Tried 3.9. Initially hit problems with pyshtools. I should drop that package, it's not maintained well enough for what we need... my mistake for bringing it in. I'll make an issue (we've already discussed it, will just reprioritize refactoring the sph_harm calls in FB). Removed pyshtools and associated code; everything else seems fine for python 3.9 on M1.

Unfortunately this has not reproduced the specifc issue on the osx-arm runner, which appears to use a different OS minor version than my machine upgraded to.... I'll need to look into that further.

@lu1and10
Copy link

@garrettwrong I see the osx-arm ci failing because of picking up the x86 wheel not the arm wheel. Any idea? On my local m1 or m2, it's picking the correct arm wheel in https://pypi.org/project/finufft/2.3.0rc1/#files
Screenshot 2024-08-22 at 3 22 20 PM

@lu1and10
Copy link

lu1and10 commented Aug 22, 2024

@garrettwrong it seems in the old successful osx-arm ci runs also picked the x86 wheels for all the packages but worked,
And the conda env is setup the architecture: x64, I'm a bit confused why the ci running on arm image but the conda env is set to x64.
Screenshot 2024-08-22 at 3 38 35 PM

@garrettwrong
Copy link
Collaborator Author

Hi Libin, yes, that is what we've recommended users run as more packages are supported via x86 conda. My expectation is that should work.... (as it has been).

On my personal M1 machine I am running conda using the ARM install. I ran into issues using python 3.8 after upgrading my OS to use the FI arm wheel. 3.9 was okay.

@lu1and10
Copy link

lu1and10 commented Aug 22, 2024

Hi Libin, yes, that is what we've recommended users run as more packages are supported via x86 conda. My expectation is that should work.... (as it has been).

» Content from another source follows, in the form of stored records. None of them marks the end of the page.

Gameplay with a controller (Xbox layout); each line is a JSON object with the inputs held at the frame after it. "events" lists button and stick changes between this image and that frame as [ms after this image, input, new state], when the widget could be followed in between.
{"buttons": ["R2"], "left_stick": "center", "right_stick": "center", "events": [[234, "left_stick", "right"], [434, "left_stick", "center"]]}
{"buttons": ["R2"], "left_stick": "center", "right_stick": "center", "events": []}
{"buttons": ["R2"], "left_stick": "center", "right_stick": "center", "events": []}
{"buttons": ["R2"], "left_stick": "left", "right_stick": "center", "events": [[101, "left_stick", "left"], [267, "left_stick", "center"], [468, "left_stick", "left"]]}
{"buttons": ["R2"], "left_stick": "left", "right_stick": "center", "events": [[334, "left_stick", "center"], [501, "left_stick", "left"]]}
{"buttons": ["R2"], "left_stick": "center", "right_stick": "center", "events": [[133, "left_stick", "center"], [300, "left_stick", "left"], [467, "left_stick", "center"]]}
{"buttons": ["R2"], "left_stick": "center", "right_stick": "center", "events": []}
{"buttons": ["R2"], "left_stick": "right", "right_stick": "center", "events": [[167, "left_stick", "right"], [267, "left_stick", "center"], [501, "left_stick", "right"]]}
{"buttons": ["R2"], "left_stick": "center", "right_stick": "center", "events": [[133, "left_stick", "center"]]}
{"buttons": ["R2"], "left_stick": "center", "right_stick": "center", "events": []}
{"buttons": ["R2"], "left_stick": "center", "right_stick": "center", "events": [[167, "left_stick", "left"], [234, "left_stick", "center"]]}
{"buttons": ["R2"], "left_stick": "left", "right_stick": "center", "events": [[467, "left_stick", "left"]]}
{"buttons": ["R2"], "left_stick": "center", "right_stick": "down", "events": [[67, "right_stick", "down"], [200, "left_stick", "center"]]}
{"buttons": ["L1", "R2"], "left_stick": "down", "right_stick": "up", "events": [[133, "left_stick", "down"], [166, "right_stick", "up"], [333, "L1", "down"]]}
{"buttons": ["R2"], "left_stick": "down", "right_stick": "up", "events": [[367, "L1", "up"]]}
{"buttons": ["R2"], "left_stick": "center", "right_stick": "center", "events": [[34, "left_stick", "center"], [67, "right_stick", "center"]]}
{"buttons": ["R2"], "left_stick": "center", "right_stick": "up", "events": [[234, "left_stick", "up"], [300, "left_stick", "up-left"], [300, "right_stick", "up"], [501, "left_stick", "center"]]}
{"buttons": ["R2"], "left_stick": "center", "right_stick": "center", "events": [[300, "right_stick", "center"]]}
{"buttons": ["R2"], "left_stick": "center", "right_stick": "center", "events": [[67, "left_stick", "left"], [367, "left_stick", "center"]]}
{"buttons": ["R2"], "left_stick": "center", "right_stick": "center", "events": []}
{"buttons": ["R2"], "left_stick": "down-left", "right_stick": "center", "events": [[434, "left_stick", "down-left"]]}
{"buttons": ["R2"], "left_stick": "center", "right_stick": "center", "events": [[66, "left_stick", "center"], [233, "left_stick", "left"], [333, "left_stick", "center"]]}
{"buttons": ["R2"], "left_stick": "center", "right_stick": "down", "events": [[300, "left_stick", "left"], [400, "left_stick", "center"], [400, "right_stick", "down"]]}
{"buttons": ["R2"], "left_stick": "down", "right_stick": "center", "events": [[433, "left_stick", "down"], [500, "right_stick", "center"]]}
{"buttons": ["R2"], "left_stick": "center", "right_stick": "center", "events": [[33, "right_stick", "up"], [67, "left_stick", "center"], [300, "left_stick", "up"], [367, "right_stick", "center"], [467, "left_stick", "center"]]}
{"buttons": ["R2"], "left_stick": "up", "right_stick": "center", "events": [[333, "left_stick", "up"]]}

It seems falling with the new wheel, if you run some x86_64 generated wheel which has x86_64 instruction sets, is it meaning the conda env is running under some x86_64 virtual machine on arm github hosted machine?
The illegal instruction error in the ci seems to mean arm machine trying to run x86_64 instructions from the x86 wheel?

On my personal M1 machine I am running conda using the ARM install. I ran into issues using python 3.8 after upgrading my OS to use the FI arm wheel. 3.9 was okay.

I'm able to run python 3.8, 3.9, 3.11 and 3.12 on my local m1 machine, what is the error for your 3.8.

@garrettwrong
Copy link
Collaborator Author

Hi Libin, yes, that is what we've recommended users run as more packages are supported via x86 conda. My expectation is that should work.... (as it has been).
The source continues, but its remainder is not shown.